### Action item
Write out the lines exactly, from the line that contains "legkörnyezetbarátabb hűtőkamrája" through the end of the material, with both ends included. Omit the pictures from your answer.

### Saved entries
· · · ·
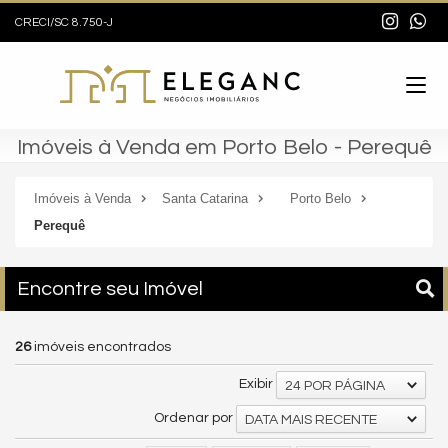
CRECI/SC 8.750-J
Imóveis à Venda em Porto Belo - Perequê
Imóveis à Venda
Santa Catarina
Porto Belo
Perequê
Encontre seu Imóvel
26
imóveis encontrados
Exibir
24 POR PÁGINA
Ordenar por
DATA MAIS RECENTE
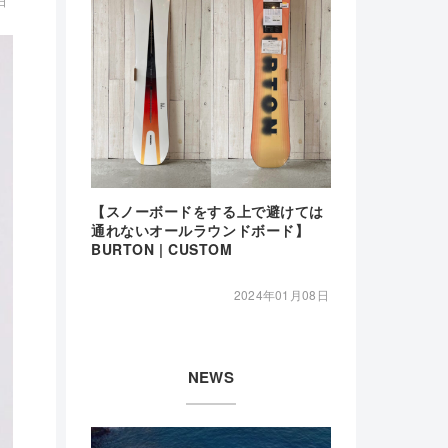
日
【スノーボードをする上で避けては
通れないオールラウンドボード】
BURTON | CUSTOM
2024年01月08日
NEWS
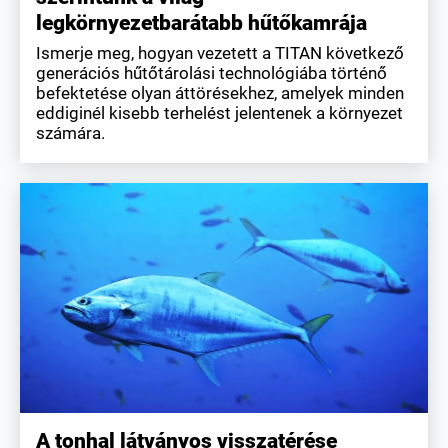
legkörnyezetbarátabb hűtőkamrája
Ismerje meg, hogyan vezetett a TITAN következő
generációs hűtőtárolási technológiába történő
befektetése olyan áttörésekhez, amelyek minden
eddiginél kisebb terhelést jelentenek a környezet
számára.
A tonhal látványos visszatérése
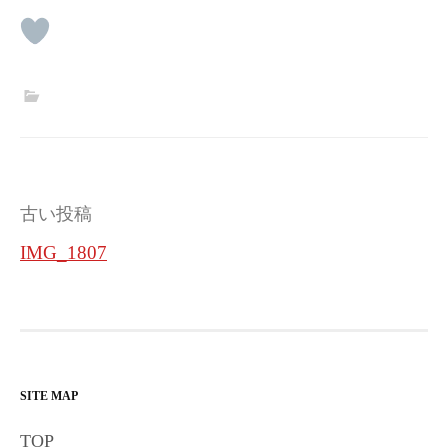
投
古い投稿
稿
IMG_1807
ナ
ビ
ゲ
ー
SITE MAP
シ
TOP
· · · ·
### Answer to the exercise
legkörnyezetbarátabb hűtőkamrája
Ismerje meg, hogyan vezetett a TITAN következő
generációs hűtőtárolási technológiába történő
befektetése olyan áttörésekhez, amelyek minden
eddiginél kisebb terhelést jelentenek a környezet
számára.
A tonhal látványos visszatérése
投
古い投稿
稿
IMG_1807
ナ
ビ
ゲ
ー
SITE MAP
シ
TOP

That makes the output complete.